#### [ACTIVITY]
Would you output the lines from the one containing "Дата обновления прайса: 16.07.2026" through the final line of the entries, exactly and with pictures omitted?
[TASK INPUT]
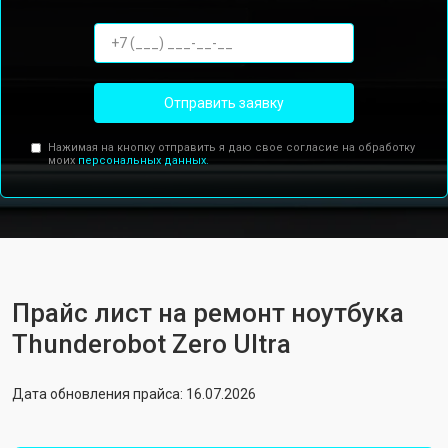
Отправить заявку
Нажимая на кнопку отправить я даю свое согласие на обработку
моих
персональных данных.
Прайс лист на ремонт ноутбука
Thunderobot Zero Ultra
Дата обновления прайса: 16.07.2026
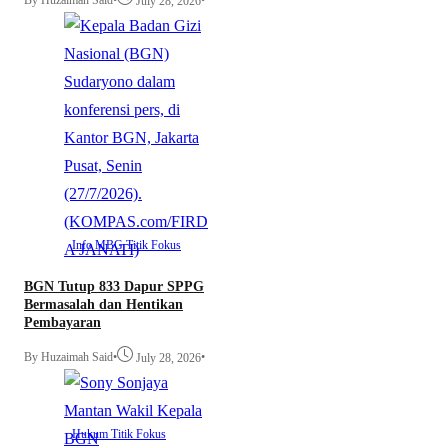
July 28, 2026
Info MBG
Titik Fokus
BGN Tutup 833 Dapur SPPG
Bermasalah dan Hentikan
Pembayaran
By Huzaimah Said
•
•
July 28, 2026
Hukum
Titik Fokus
[/TASK INPUT]
#### [ANSWER FOR THE TASK]
Дата обновления прайса: 16.07.2026
July 28, 2026
Info MBG
Titik Fokus
BGN Tutup 833 Dapur SPPG
Bermasalah dan Hentikan
Pembayaran
By Huzaimah Said
•
•
July 28, 2026
Hukum
Titik Fokus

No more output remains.